Die Deutsche Akademie für Sprache und Dichtung hat den Sigmund-Freud-Preis und den Johann-Heinrich-Merck-Preis vergeben. Preisträger sind der Kirchenhistoriker Hubert Wolf und der Essayist Franz Schuh. Beide Preise sind mit jeweils 20.000 Euro dotiert und werden zusammen mit dem Georg-Büchner-Preis am 6. November in Darmstadt verliehen.

Der österreichische Essayist Franz Schuh erhält den Johann-Heinrich-Merck-Preis 2020. Der Sigmund-Freud-Preis geht an Hubert Wolf Bild: Manfred Werner (Tsui) / Wikipedia

Der Sigmund-Freud-Preis der Deutschen Akademie für Sprache und Dichtung geht in diesem Jahr an den Kirchenhistoriker Hubert Wolf.

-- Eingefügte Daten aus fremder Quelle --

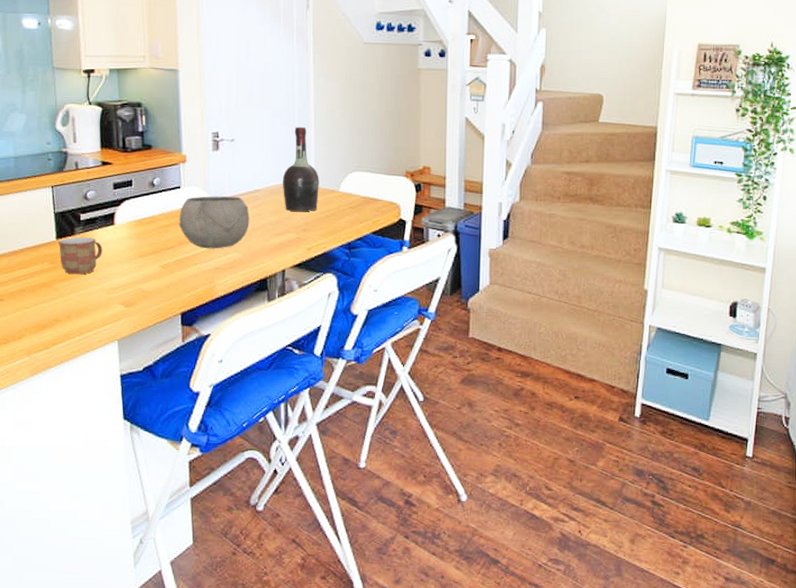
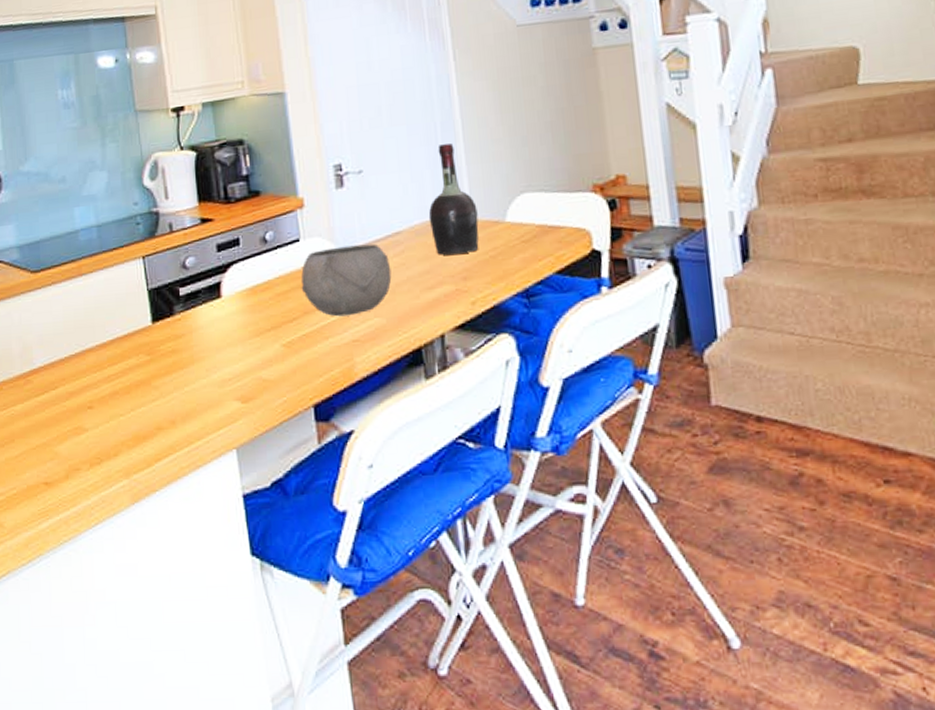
mug: present [58,237,103,275] -> none [154,317,209,367]

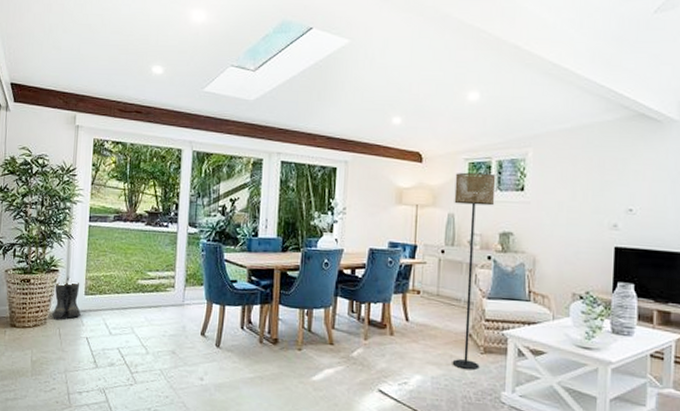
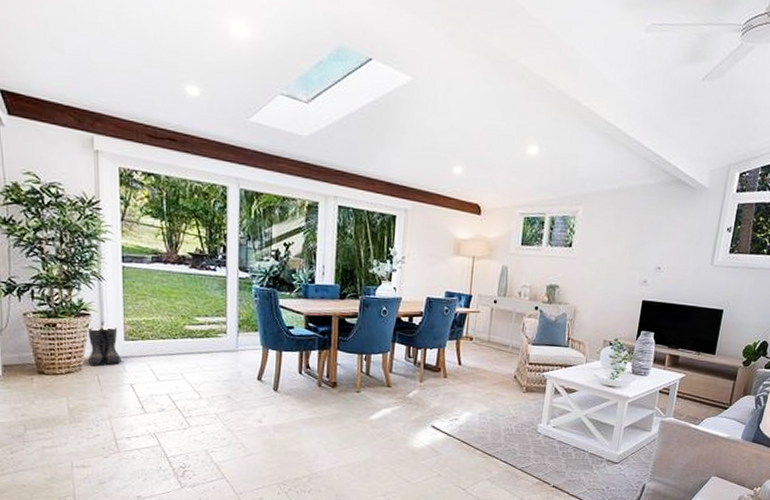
floor lamp: present [452,172,496,370] -> none [498,226,548,407]

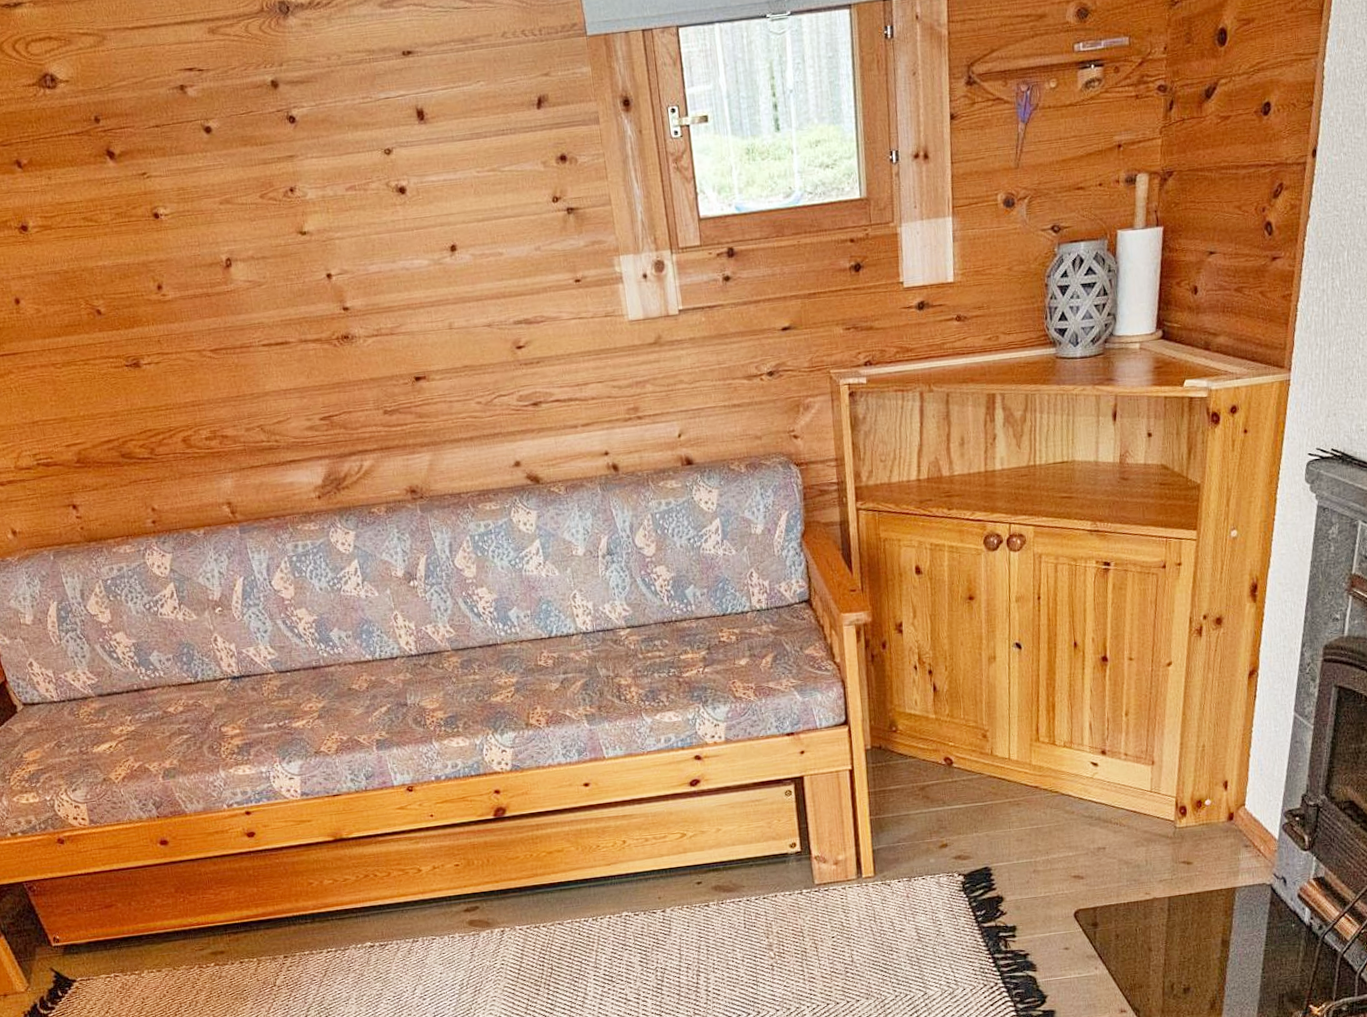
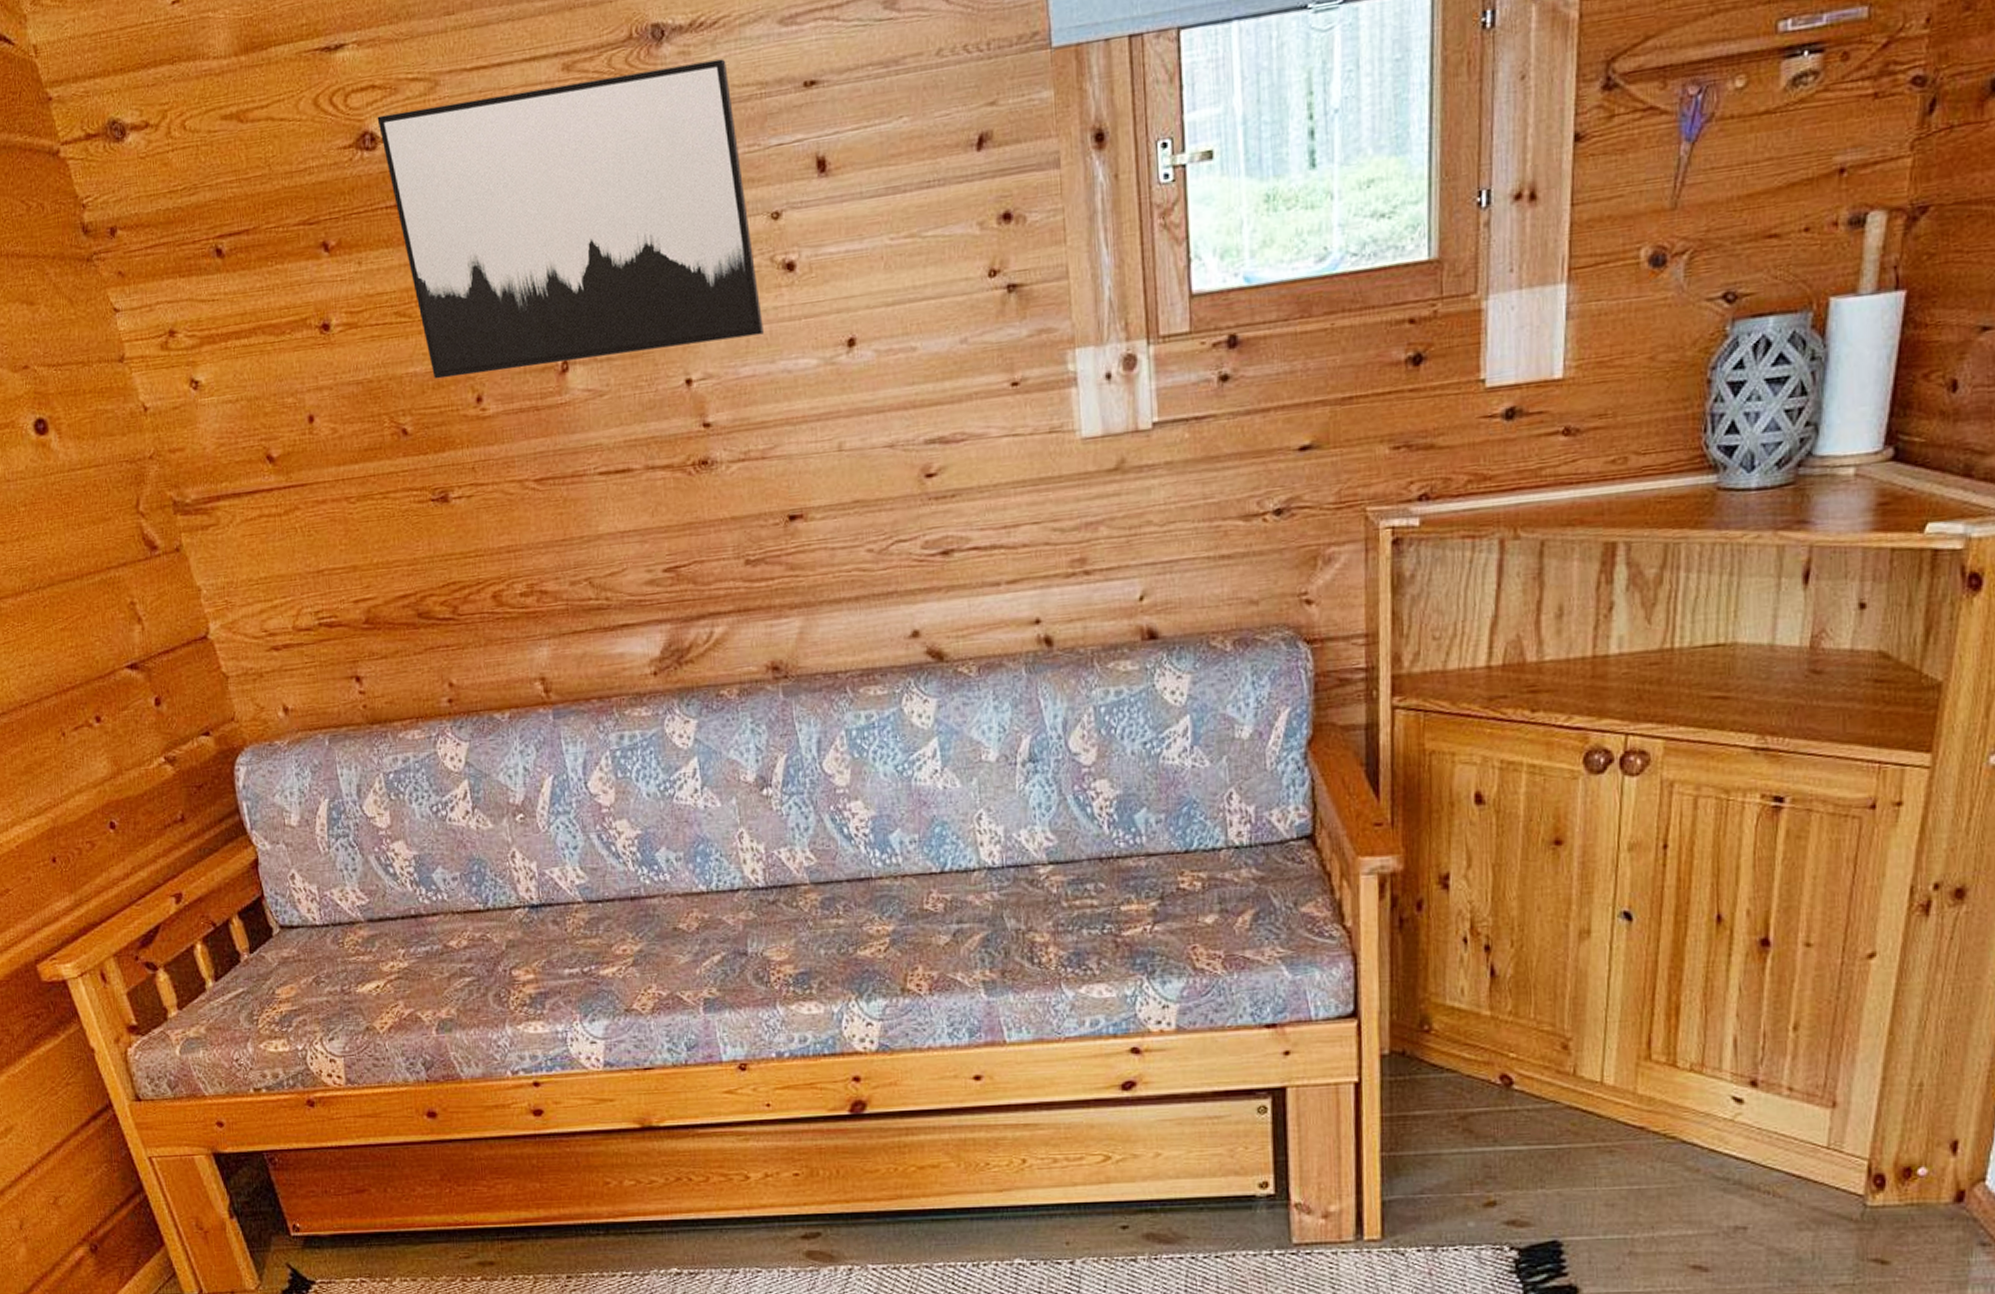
wall art: none [55,31,386,271] -> present [377,59,765,380]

Der Essayist Franz Schuh wird mit dem Johann-Heinrich-Merck-Preis für literarische Kritik ausgezeichnet.

 

Begründung der Jury

Sigmund-Freud-Preis für wissenschaftliche Prosa geht an Hubert Wolf: Wie die Jury mitteilte, gelinge es Wolf mit "seinen auf genauester Quellenkenntnis beruhenden, anschaulich geschriebenen und thesenstark argumentierenden Büchern eine breitere Öffentlichkeit für komplexe kirchengeschichtliche Fragen zu interessieren, die für Erscheinungsbild und Konflikte der katholischen Kirche bis heute bestimmend sind ..." Hubert Wolf ist Professor für Kirchengeschichte an der Universität Münster, wo er seit 2000 das Seminar für Mittlere und Neuere Kirchengeschichte leitet.

Johann-Heinrich-Merck-Preis für literarische Kritik geht an Franz Schuh: Die Jury würdigte Franz Schuhs "stilistisch und sprachlich virtuoses Werk", vor allem in Hinblick auf seine Essays, mit denen der 74-Jährige eine Sonderstellung in der deutschsprachigen Literatur einnehme.